■ Action item ■
Among the records below, the line containing "Offering multiple financing options may help" marks the start. Output it and all lines after it exactly.
↓
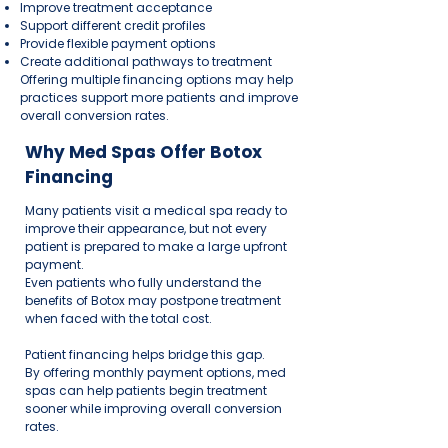
Improve treatment acceptance
Support different credit profiles
Provide flexible payment options
Create additional pathways to treatment
Offering multiple financing options may help
practices support more patients and improve
overall conversion rates.
Why Med Spas Offer Botox
Financing
Many patients visit a medical spa ready to
improve their appearance, but not every
patient is prepared to make a large upfront
payment.
Even patients who fully understand the
benefits of Botox may postpone treatment
when faced with the total cost.
Patient financing helps bridge this gap.
By offering monthly payment options, med
spas can help patients begin treatment
sooner while improving overall conversion
rates.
↑
■ Reply to the task ■
Offering multiple financing options may help
practices support more patients and improve
overall conversion rates.
Why Med Spas Offer Botox
Financing
Many patients visit a medical spa ready to
improve their appearance, but not every
patient is prepared to make a large upfront
payment.
Even patients who fully understand the
benefits of Botox may postpone treatment
when faced with the total cost.
Patient financing helps bridge this gap.
By offering monthly payment options, med
spas can help patients begin treatment
sooner while improving overall conversion
rates.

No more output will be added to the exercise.